Qu'importe ! Je m'arrête pour imprimer cette première vue dans ma mémoire...Pour ne pas t'oublier, Jérusalem.
J'ai l'intention d'entrer dans la cité par la porte du Lion pour emprunter directement le chemin de Croix. Vieux chrétien convaincu malgré une pratique épisodique, c'est ainsi que j'ai souhaité terminer mon pèlerinage. Il faut donc que je contourne une grande moitié des remparts qui entourent la vieille cité. Je passe la porte de Jaffa qui s'ouvre au pied de la tour de David érigée par Hérode, comme son nom ne l'indique pas. Je longe les remparts en pierre blonde de Judée. La porte nouvelle est déserte ; plus loin, une foule de marchands ambulants inonde les approches de la majestueuse porte de Damas. Ce n'est que dans l'après-midi, dans ma recherche d'un transport pour le retour en France, que j'apprendrai que, depuis le mont Sion jusqu'aux approches de la porte de Damas, j'ai parcouru l'ancienne frontière entre la Jordanie et Israël qui a été balayée par la guerre des six jours.

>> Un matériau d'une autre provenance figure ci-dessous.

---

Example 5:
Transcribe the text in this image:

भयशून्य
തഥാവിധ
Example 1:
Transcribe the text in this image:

Après la porte d'Hérode, ô surprise, je rejoins la route de Jéricho par où j'aurais pu arriver. Elle fait une boucle entre la vieille ville et le mont des Oliviers pour contourner un cimetière musulman, à la naissance de la vallée du Cédron. C'est dans cette vallée que se font enterrer juifs et musulmans de qualité pour ne pas manquer la Résurrection, car elle s'identifie à la vallée de Josaphat.

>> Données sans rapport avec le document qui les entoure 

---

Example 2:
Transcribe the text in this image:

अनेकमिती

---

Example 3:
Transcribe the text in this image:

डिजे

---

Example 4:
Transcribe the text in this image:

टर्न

Je suis maintenant au carrefour avec la route de la porte du Lion... J'entre dans la cité, avec émotion, recueillement, vénération. Encore quelques pas pour dépasser l'église Sainte-Anne, et je suis dans la via Dolorosa... Voilà, je mets mes pas dans les derniers pas de Jésus...

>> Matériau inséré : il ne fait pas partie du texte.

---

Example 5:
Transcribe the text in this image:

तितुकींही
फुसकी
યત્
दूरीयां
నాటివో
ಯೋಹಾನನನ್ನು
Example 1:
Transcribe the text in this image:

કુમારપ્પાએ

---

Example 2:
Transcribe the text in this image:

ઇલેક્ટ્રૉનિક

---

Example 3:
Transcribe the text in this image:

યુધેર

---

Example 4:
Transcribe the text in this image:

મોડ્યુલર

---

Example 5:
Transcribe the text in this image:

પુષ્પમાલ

Oui, je sais bien que des siècles et des siècles ont accumulé ruines et décombres, effacé rues et venelles, accumulé de nouveaux monuments. Et alors ? Même si "ma" via Dolorosa n'est pas historiquement établie, celle qu'emprunta Jésus est toute proche, enterrée quelque part sous mes pas. D'ailleurs, aucun savant, historien ou archéologue ne pourra effacer les siècles de respect, de prière et de dévotion accumulés par des millions de pèlerins.
Condamnation, flagellation, première chute; la rencontre avec Marie, le coup de main de Simon de Cyrène, la maison de Véronique; les deuxième puis troisième chutes de Jésus conduisent au Saint-Sépulcre qui renferme les cinq dernières stations du Chemin de Croix, avec le Golgotha et le Tombeau.
Le monument est surprenant de complexité, avec ses trois niveaux de culte et ses nombreuses chapelles que se partagent les différentes Églises d'Orient et d'Occident. Il n'y a pas grand monde : L'intifada, cette espèce de guerre sporadique a éloigné tous les pèlerins et l'on ne croise que quelques prêtres et quelques fidèles autochtones. Surtout des femmes, grandes ombres noires. Je m'associe à un groupe en prière, au Golgotha.
Voilà. Mon projet s'achève ici.
Je sors du Saint-Sépulcre heureux comme un enfant, léger comme un oiseau, fier d'avoir accompli mon vœu de pèlerinage entre deux hauts lieux de la Chrétienté.
Il ne me manque que mon vieux copain Patrick pour partager cette joie profonde qui ressemble à de l'exaltation.